Whale watching is an amazing way to explore a new country. It makes you feel connected to nature as your boat glides alongside huge whales carelessly playing in the warm waters. Stare in awe as they jump right out of the water, and maybe even splash you if you're lucky.

Many countries with coastline have their own 'resident' whales -- or transient whales that pass through while they're migrating. South Africa has dozens of Right whales that come right up to the shore. The San Juan Islands out of Seattle are known for their famous resident Orca whales, which can be seen almost any day during the summer.

Whale watching tours can be as short as a day or as long as a week, depending on what type of experience you're looking for. Live the life of a sailor by sleeping at sea for the whole week during the trip, or relax at a luxurious hotel each night after your day on the water. The choice is yours.

Destination Ideas

The great part about whale watching is that it can be done pretty much all over the world as long as you go during the right time.

South Africa

  • Best time to go: May through December
  • Highlight: Head to the southernmost tip of Africa at Hermanus to see dozens of whales flocking to the warm waters

Often called “the Riviera of the South,” summertime brings thousands of visitors for the arrival of right whales who love the shallow South African waters. You don’t even have to be in a boat to see them -- a six-mile stretch of land along the coastline provides idyllic viewing with benches and telescopes.

United States

  • Best time to go: May through September
  • Highlight: Resident Orca whale pods can be seen playing in the waters around the San Juan Islands in Washington during the spring and summer months.

The beauty of the San Juan Islands is hard to beat. Tree-lined islands surround your boat as you look for Orca and humpback whales, along with seals, bald eagles, and otters to name a few. An onboard naturalist will be pointing out wildlife along the way to make sure you don’t miss anything.
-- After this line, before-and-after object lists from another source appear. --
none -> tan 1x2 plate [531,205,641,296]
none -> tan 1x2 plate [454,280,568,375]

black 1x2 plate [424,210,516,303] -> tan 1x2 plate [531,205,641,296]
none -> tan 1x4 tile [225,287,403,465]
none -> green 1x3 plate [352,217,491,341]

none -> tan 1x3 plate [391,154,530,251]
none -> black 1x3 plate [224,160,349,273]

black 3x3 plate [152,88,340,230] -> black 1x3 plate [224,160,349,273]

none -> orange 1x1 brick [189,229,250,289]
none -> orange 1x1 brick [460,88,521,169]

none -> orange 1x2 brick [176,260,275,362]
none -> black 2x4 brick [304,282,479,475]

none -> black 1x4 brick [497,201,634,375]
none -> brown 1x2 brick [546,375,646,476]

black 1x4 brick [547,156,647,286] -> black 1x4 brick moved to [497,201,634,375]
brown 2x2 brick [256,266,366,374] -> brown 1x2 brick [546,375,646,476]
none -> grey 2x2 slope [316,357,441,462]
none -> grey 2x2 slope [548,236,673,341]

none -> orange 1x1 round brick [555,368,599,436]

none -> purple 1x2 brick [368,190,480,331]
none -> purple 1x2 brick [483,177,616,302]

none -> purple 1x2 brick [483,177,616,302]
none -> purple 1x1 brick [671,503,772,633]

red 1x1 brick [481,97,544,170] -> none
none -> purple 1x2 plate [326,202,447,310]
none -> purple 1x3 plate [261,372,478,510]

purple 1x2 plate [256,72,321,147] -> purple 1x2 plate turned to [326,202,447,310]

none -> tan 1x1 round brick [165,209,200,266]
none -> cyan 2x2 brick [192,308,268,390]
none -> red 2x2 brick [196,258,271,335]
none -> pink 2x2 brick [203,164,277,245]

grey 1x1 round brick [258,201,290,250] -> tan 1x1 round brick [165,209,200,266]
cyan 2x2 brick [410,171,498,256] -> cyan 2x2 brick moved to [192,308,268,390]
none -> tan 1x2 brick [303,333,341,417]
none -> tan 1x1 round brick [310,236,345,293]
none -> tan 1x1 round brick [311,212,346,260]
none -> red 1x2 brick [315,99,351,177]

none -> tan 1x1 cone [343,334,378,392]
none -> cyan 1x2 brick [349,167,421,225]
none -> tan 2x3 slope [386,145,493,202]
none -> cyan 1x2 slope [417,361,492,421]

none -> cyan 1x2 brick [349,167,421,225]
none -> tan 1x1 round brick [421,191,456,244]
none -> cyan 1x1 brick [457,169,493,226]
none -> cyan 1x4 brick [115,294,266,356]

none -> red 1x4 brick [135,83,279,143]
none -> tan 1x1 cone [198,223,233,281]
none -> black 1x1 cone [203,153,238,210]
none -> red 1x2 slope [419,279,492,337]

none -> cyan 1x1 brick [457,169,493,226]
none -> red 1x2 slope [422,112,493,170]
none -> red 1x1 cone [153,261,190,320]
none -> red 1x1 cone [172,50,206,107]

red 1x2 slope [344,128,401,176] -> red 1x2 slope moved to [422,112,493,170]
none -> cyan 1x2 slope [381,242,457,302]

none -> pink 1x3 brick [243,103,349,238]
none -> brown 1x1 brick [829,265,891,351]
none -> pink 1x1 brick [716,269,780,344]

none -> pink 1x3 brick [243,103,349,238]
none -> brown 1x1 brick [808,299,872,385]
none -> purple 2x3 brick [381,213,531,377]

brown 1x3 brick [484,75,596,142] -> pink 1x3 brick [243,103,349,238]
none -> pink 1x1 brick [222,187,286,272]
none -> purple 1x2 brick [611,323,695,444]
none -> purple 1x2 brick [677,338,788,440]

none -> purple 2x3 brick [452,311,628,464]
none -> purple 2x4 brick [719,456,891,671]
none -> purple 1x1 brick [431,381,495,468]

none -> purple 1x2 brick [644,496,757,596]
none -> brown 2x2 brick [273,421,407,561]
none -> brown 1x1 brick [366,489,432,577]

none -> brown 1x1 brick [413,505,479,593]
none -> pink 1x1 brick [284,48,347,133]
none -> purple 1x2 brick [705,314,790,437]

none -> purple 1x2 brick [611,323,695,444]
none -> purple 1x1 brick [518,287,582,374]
  • Best time to go: January through April
  • Highlight: See multiple types of whales passing through the Mexican waters on their way south from Los Cabos

Go to Los Cabos during the dry season to see blues, grays, humpbacks, and sperm whales migrating from Alaska and Siberia. Boat tours will take you up close and personal to see mothers nursing and playing with their babies. During this peak tourist season, you might even see whales mating.

New Zealand

  • Best time to go: December through March and June through September
  • Highlight: Whales can be seen almost year-round at the seaside town of Kaikoura

Almost any time of year you want to visit, you’ll have a good chance of spotting whales. December to March brings orca whales to its shore, while June and July bring humpbacks and pilot whales. A rare blue whale might even be spotted from June to September. Along with whales, your boat might be surrounded by seabirds, dolphins, and fur seals.

Planning Your Trip

What to Look For in a Tour

Decide what type of whale you want to see the most, and book according to the proper time of year for viewing. Toru providers with multiple years of experience operating in your destination are likely to have local/insider knowledge learned from working to locate and track the whales over the years; reviews from past tour guests can help you learn more about how successful each tour provider might be. Know if you want to have an intimate experience with fewer people or be around a large group before booking a tour.

Average Whale Watching Tour Cost & Length

Trips can be catered to the type of whales you’re looking for. Your tour provider will be able to tell you the ideal time to book a trip if you want to see Orca whales in the Pacific Northwest or grey whales in Mexico. Ships range from small with less than 10 people, to large boats holding dozens of tourists.

As such, the typical price for a while watching tour can range. Typically, you can expect $150-200 per day of a tour that includes whale watching activities -- potentially more if you're taking a multi-day whale watching cruise. That said,
seeing whales in their natural environment is an impressive experience that's well worth the cost for travelers who love seeing wildlife.

Packing Tips & Gear Rental

Whether you’re going for a few days or for a week, there are a few items that are important to bring on a whale watching trip. Sunscreen is a must, as the sun’s reflection off the water can be harsh, especially when you’re at sea all day. Bring plenty of water to hydrate yourself since you’ll be in warm weather all day. Sunglasses and a hat are also recommended to decrease the sun’s glare off the water. If you're traveling to a region where rain is a possibility, be sure to pack water-repellant gear and layers to stay warm and dry.


Some people may find themselves getting seasick on the open water, so make sure you've prepared ahead of time. Dramamine can be taken in advance to help decrease nausea associated with sea sickness, but be aware it may make you a little drowsy. Sea bands are also available, which are worn for the duration of the trip and have pressure points on your wrist to help with any sickness.

As whale watching typically requires you to be on a boat, be sure to follow captain and crew instructions about boat safety including, but not limited to, safe practices for moving around the boat (three points of contact!), where your muster station is located in the event of an emergency, and how to use your life jacket.